* **Activités**
#1 D'après le texte fourni, pourquoi la classe favorisée s'enrichissait-elle sans cesse ? Répondez en une à trois phrases.
#2 Dans le texte fourni, recopiez le passage qui commence à « Pour autant qu'il » et se termine à « qui s'appauvrissaient encore. », en substituant « ouvrière » à « prolétarienne ».

* **Texte fourni**
• • • •

Quelques mois après l'élection de
François Hollande, les Français savent que l'idéal socialiste
n'est plus porté par les politiciens professionnels de gauche.
Le seul objectif de la classe
dominante, de droite et de gauche, est d'accroître son pouvoir. Pour
ce faire, les puissants s'acoquinent et complotent contre le peuple
dans des sociétés secrètes ou des clubs très fermés comme Le
Siècle (voir la vidéo ci-dessus et lire le livre d'Emmanuel Ratier,
Au cœur du pouvoir. Enquête sur le club le plus puissant de
France, réédité l'année
dernière).
André Frossard se souvient du
socialisme de son enfance, durant les années 1920 :
« Lorsque l'on eut coupé mes
anglaises pour m'apprendre à lire, le premier livre que m'offrirent
mes parents après le Roman de Renart fut un ouvrage à
couverture rouge, de l'épaisseur d'un dictionnaire et intitulé
Petit-Pierre sera socialiste.
Pour autant qu'il m'en souvienne,
c'était une variante idéologique du Tour de France de deux
enfants, rédigée de manière à rendre familières aux petits,
dans le langage approprié, les données principales de la pensée
marxiste. Petit-Pierre, cheminant et questionnant, prenait
connaissance des réalités sociales, des servitudes de la condition
prolétarienne et des injustices d'une société fondée sur
l'exploitation des humbles par une classe favorisée, détentrice des
moyens de production et d'échange que sont la terre, les outils, les
machines ou l'argent, et qui aspirait tout le profit du travail
d'autrui. Ce profit lui fournissant de nouveaux moyens d'acquérir,
elle s'enrichissait sans cesse tandis que se multipliaient les
pauvres, qui s'appauvrissaient encore.
Il en résultait entre la classe des
possédants et celle des démunis un état de tension permanente ou
de « lutte de classes » aboutissant périodiquement à des révoltes
que les lois n'avaient d'autre fin que d'empêcher, d'interdire ou de
réprimer. De tout temps les institutions avaient été conçues par
les privilégiés pour perpétuer leurs privilèges ; la morale
était chargée de lier les consciences à l'ordre établi contre la
justice, méprisée par le capitalisme et ajournée par la religion
elle-même.

• • • •

(Enregistrements de données)
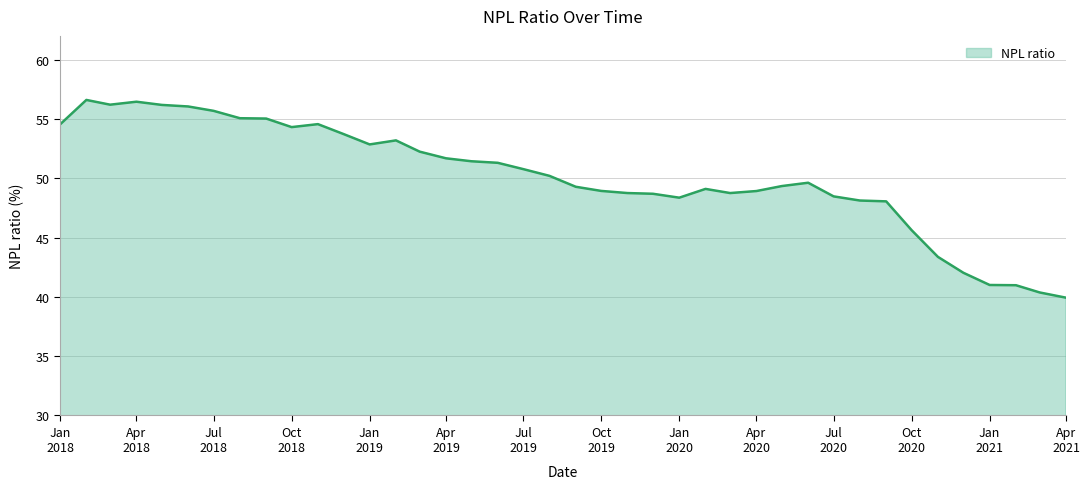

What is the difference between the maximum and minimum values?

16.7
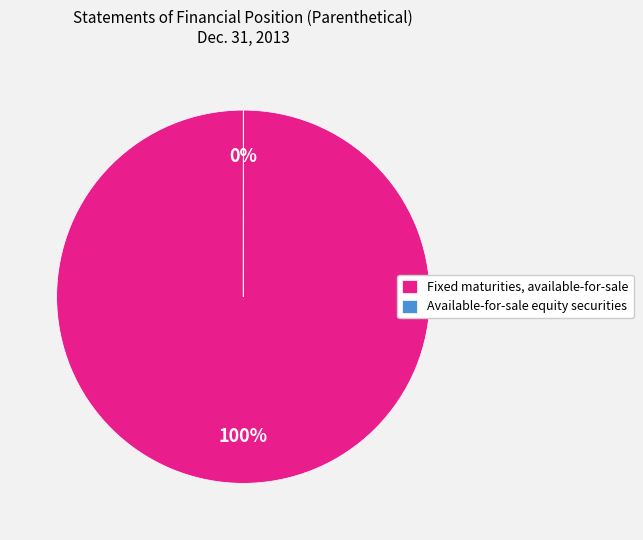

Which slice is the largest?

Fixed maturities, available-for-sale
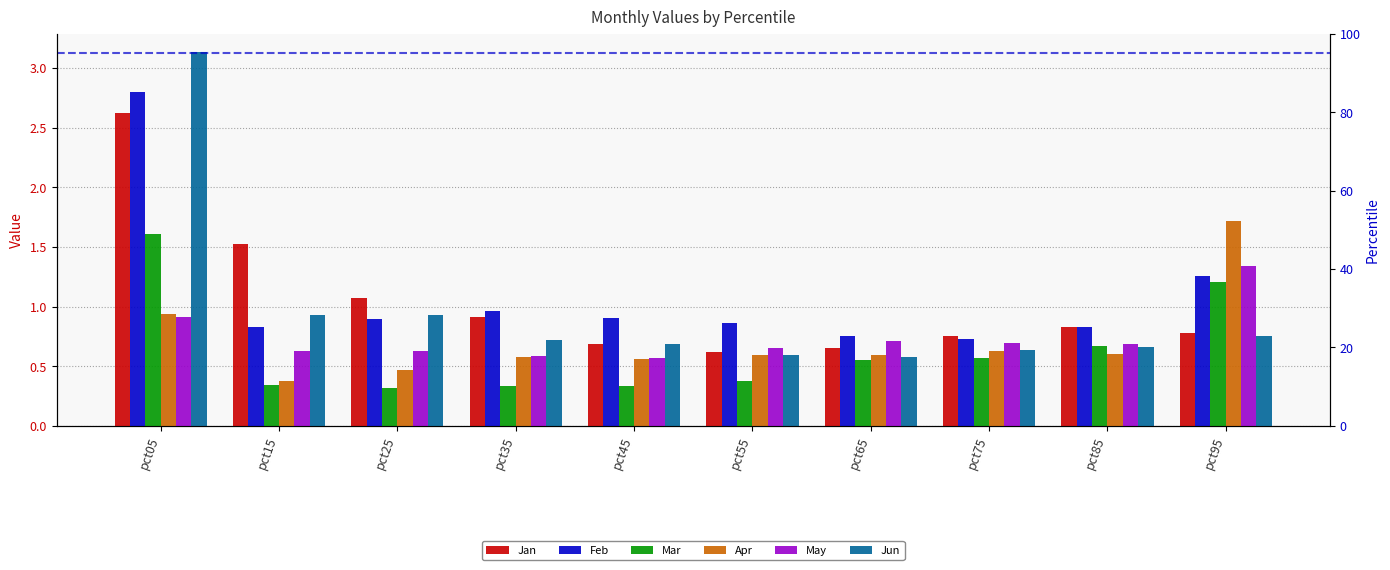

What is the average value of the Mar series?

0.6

• • • •

* **Corrigés**
#1 La classe favorisée s'enrichissait sans cesse parce qu'elle aspirait tout le profit du travail d'autrui. Ce profit lui fournissait de nouveaux moyens d'acquérir.

#2
Pour autant qu'il m'en souvienne,
c'était une variante idéologique du Tour de France de deux
enfants, rédigée de manière à rendre familières aux petits,
dans le langage approprié, les données principales de la pensée
marxiste. Petit-Pierre, cheminant et questionnant, prenait
connaissance des réalités sociales, des servitudes de la condition
ouvrière et des injustices d'une société fondée sur
l'exploitation des humbles par une classe favorisée, détentrice des
moyens de production et d'échange que sont la terre, les outils, les
machines ou l'argent, et qui aspirait tout le profit du travail
d'autrui. Ce profit lui fournissant de nouveaux moyens d'acquérir,
elle s'enrichissait sans cesse tandis que se multipliaient les
pauvres, qui s'appauvrissaient encore.